One observation that these psychologists do not make is the relationship that there might be between monastic structures and moral evolution. Monasticism emerged with Buddhism, some 2,500 years ago (Axial Age). The idea is that a theoretical moral change becomes so demanding from a psychological point of view that the only way to bring it forward is to select highly motivated individuals and subject them to behavioral improvement training (in the moral sense) in a controlled environment. It is likely that, as in so many things, the military training system was imitated.
In this way, a "holiness of conduct" can be achieved within a cohesive minority. The expectation is that this minority will influence mainstream society, improving it morally.
The monastic structure in the West is known above all for the Christian monastic phenomenon that followed the fall of the Roman Empire, which developed very detailed strategies for behavioural improvement (St. Benedict's rule, Imitatio Christi...). It is interesting to note that the public authorities promoted monasticism as a strategy to appease social violence. Here we have a clear example of negotiation, even of symbiosis, between the conventional and the disruptive. The phenomenon is recurrent: it seems that the Chinese promoted Buddhist preaching in Mongolia to control the aggressiveness of the nomads and Napoleon is said to have commented that "a priest saves me ten gendarmes." A more modern case is the tolerance by democratic states of conscientious objection to military service: a conscientious objector is, from a civic point of view, no better than a tax evader, in refusing to fulfil his obligation for the common good.
If the aim of social action is not, unlike political or religious phenomena, to convert the masses, but to gradually influence a moral evolution in the direction of altruism, it is clear that the first step is to create a coherent minority, capable of developing a style of behaviour, even as a subculture, which contains in a practical and unequivocal way the values of social progress proper to altruism.

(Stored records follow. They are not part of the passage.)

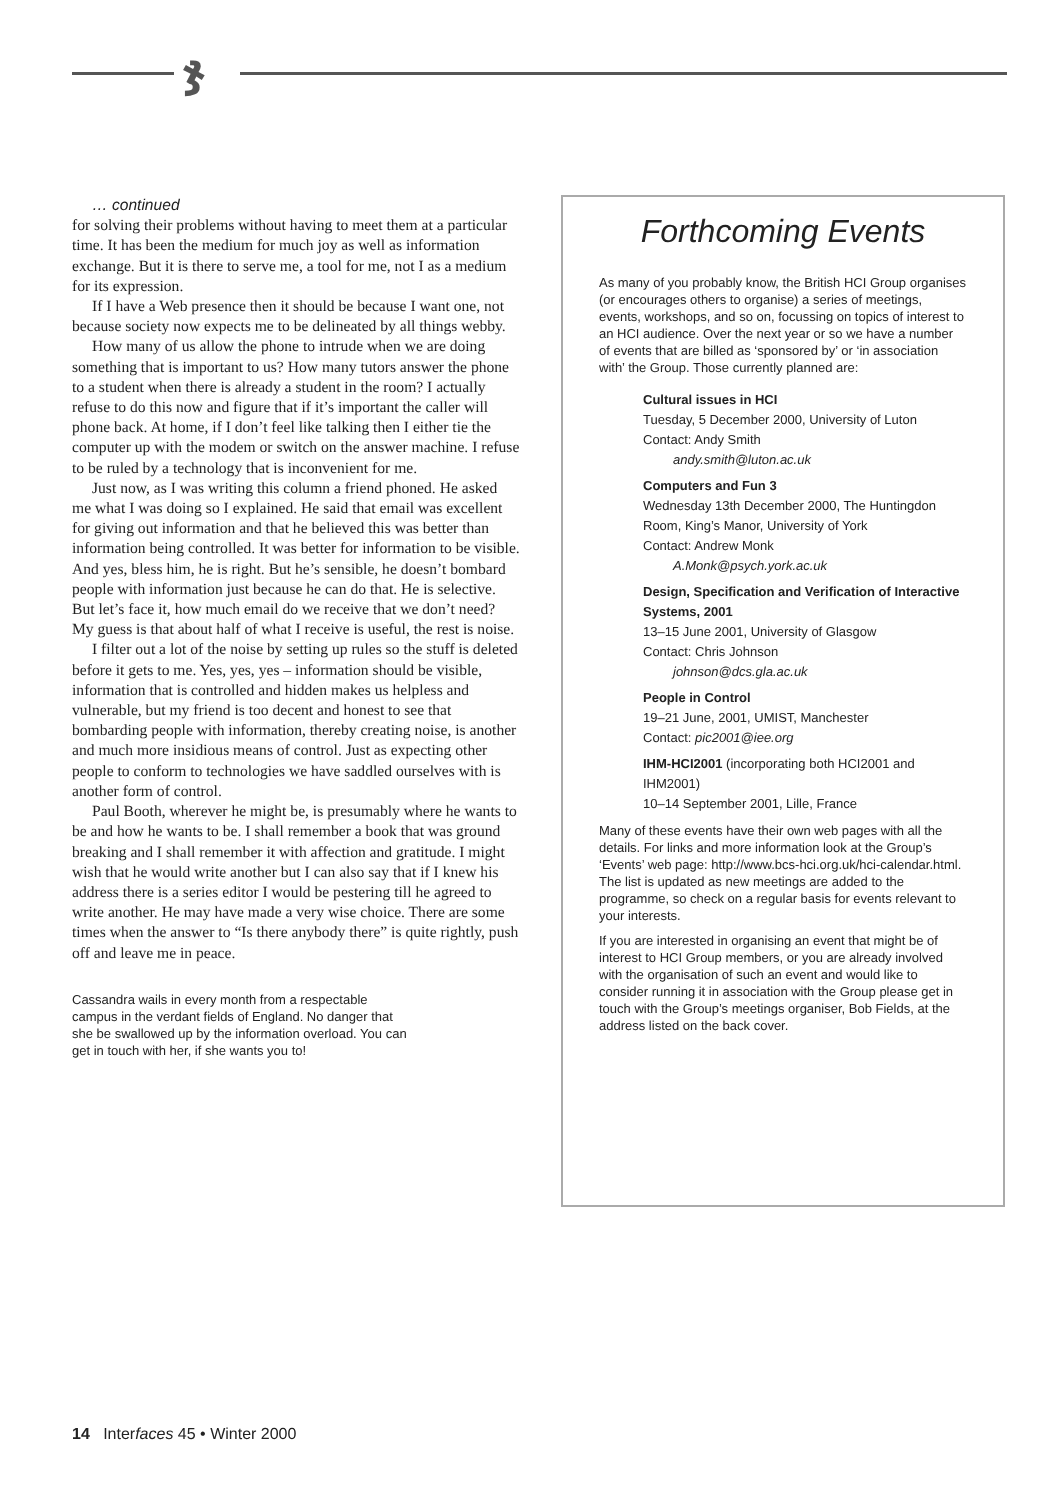ჯ
… continued
for solving their problems without having to meet them at a particular time. It has been the medium for much joy as well as information exchange. But it is there to serve me, a tool for me, not I as a medium for its expression.
If I have a Web presence then it should be because I want one, not because society now expects me to be delineated by all things webby.
How many of us allow the phone to intrude when we are doing something that is important to us? How many tutors answer the phone to a student when there is already a student in the room? I actually refuse to do this now and figure that if it’s important the caller will phone back. At home, if I don’t feel like talking then I either tie the computer up with the modem or switch on the answer machine. I refuse to be ruled by a technology that is inconvenient for me.
Just now, as I was writing this column a friend phoned. He asked me what I was doing so I explained. He said that email was excellent for giving out information and that he believed this was better than information being controlled. It was better for information to be visible. And yes, bless him, he is right. But he’s sensible, he doesn’t bombard people with information just because he can do that. He is selective. But let’s face it, how much email do we receive that we don’t need? My guess is that about half of what I receive is useful, the rest is noise.
I filter out a lot of the noise by setting up rules so the stuff is deleted before it gets to me. Yes, yes, yes – information should be visible, information that is controlled and hidden makes us helpless and vulnerable, but my friend is too decent and honest to see that bombarding people with information, thereby creating noise, is another and much more insidious means of control. Just as expecting other people to conform to technologies we have saddled ourselves with is another form of control.
Paul Booth, wherever he might be, is presumably where he wants to be and how he wants to be. I shall remember a book that was ground breaking and I shall remember it with affection and gratitude. I might wish that he would write another but I can also say that if I knew his address there is a series editor I would be pestering till he agreed to write another. He may have made a very wise choice. There are some times when the answer to “Is there anybody there” is quite rightly, push off and leave me in peace.
Cassandra wails in every month from a respectable campus in the verdant fields of England. No danger that she be swallowed up by the information overload. You can get in touch with her, if she wants you to!
Forthcoming Events
As many of you probably know, the British HCI Group organises (or encourages others to organise) a series of meetings, events, workshops, and so on, focussing on topics of interest to an HCI audience. Over the next year or so we have a number of events that are billed as ‘sponsored by’ or ‘in association with’ the Group. Those currently planned are:
Cultural issues in HCI
Tuesday, 5 December 2000, University of Luton
Contact: Andy Smith
andy.smith@luton.ac.uk
Computers and Fun 3
Wednesday 13th December 2000, The Huntingdon Room, King’s Manor, University of York
Contact: Andrew Monk
A.Monk@psych.york.ac.uk
Design, Specification and Verification of Interactive Systems, 2001
13–15 June 2001, University of Glasgow
Contact: Chris Johnson
johnson@dcs.gla.ac.uk
People in Control
19–21 June, 2001, UMIST, Manchester
Contact: pic2001@iee.org
IHM-HCI2001 (incorporating both HCI2001 and IHM2001)
10–14 September 2001, Lille, France
Many of these events have their own web pages with all the details. For links and more information look at the Group’s ‘Events’ web page: http://www.bcs-hci.org.uk/hci-calendar.html. The list is updated as new meetings are added to the programme, so check on a regular basis for events relevant to your interests.
If you are interested in organising an event that might be of interest to HCI Group members, or you are already involved with the organisation of such an event and would like to consider running it in association with the Group please get in touch with the Group’s meetings organiser, Bob Fields, at the address listed on the back cover.
14 Interfaces 45 • Winter 2000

Altruism can be conceived as a mere transfer of goods and services that occurs due to an arbitrary motivation or as an economic manifestation of internalized moral principles. In the second case, altruism could only exist as a style of behaviour based on a complete conception of human relations.
A style of behavior that necessarily gives rise to effective altruistic economic activity would be based on psychological principles of benevolence, empathy, compassion, and charity, all of which can take shape as cohesive moral principles. This style of behavior, being associated with moral emotions of empathy and benevolence, may have the advantage of providing emotional rewards to its members, typical of human relationships of extreme trust - along the lines of those we traditionally associate with the nuclear family and conjugal love - which would reinforce motivation.
Such an approach would be in the same situation of high moral demand that led to the creation of the first monastic structures. And it could equally function as an influential minority for conventional society. But now it would be a question not of religious traditions, but of social strategies compatible with enlightened humanism informed by science.